The required output is the line with "Penyedia Jasa Terverifikasi" through the final line of the entries, each one exactly as it stands.

» Extracted material
* * *

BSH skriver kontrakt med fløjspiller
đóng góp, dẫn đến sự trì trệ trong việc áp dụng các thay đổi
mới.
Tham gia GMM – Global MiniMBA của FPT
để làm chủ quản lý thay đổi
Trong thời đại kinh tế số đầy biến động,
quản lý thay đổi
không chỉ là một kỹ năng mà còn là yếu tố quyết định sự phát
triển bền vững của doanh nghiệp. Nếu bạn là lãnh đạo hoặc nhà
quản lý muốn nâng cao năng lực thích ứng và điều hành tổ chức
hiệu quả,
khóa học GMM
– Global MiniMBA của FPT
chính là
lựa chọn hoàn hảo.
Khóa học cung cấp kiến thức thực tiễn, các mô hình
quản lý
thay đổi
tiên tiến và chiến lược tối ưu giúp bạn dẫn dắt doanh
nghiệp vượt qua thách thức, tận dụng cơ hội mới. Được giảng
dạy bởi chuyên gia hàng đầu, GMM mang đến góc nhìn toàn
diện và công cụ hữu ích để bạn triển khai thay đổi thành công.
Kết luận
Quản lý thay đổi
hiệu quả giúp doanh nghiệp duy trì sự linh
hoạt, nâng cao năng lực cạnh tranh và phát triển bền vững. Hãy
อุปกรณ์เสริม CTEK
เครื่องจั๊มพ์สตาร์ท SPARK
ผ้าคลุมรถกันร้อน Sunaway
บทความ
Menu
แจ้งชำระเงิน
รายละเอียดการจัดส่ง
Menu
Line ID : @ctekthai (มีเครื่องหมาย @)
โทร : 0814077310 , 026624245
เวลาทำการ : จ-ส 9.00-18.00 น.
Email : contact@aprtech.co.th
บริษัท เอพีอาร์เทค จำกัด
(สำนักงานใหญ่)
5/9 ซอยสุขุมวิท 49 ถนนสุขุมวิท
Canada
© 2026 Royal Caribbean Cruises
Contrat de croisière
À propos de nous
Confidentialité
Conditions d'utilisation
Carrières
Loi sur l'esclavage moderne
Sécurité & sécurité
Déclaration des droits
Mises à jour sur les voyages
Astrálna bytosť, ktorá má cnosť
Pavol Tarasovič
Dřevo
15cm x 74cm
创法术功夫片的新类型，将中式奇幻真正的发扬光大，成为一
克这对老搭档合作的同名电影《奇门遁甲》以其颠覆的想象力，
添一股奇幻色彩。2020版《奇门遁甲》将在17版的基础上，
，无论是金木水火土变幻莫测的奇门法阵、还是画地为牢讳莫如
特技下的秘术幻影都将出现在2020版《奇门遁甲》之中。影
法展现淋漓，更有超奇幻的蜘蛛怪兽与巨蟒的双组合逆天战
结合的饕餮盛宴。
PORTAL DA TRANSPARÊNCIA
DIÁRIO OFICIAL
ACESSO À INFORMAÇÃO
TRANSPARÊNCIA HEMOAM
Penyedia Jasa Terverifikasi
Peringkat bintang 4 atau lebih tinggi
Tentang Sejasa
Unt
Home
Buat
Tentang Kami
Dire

* * *

» The completed task
Penyedia Jasa Terverifikasi
Peringkat bintang 4 atau lebih tinggi
Tentang Sejasa
Unt
Home
Buat
Tentang Kami
Dire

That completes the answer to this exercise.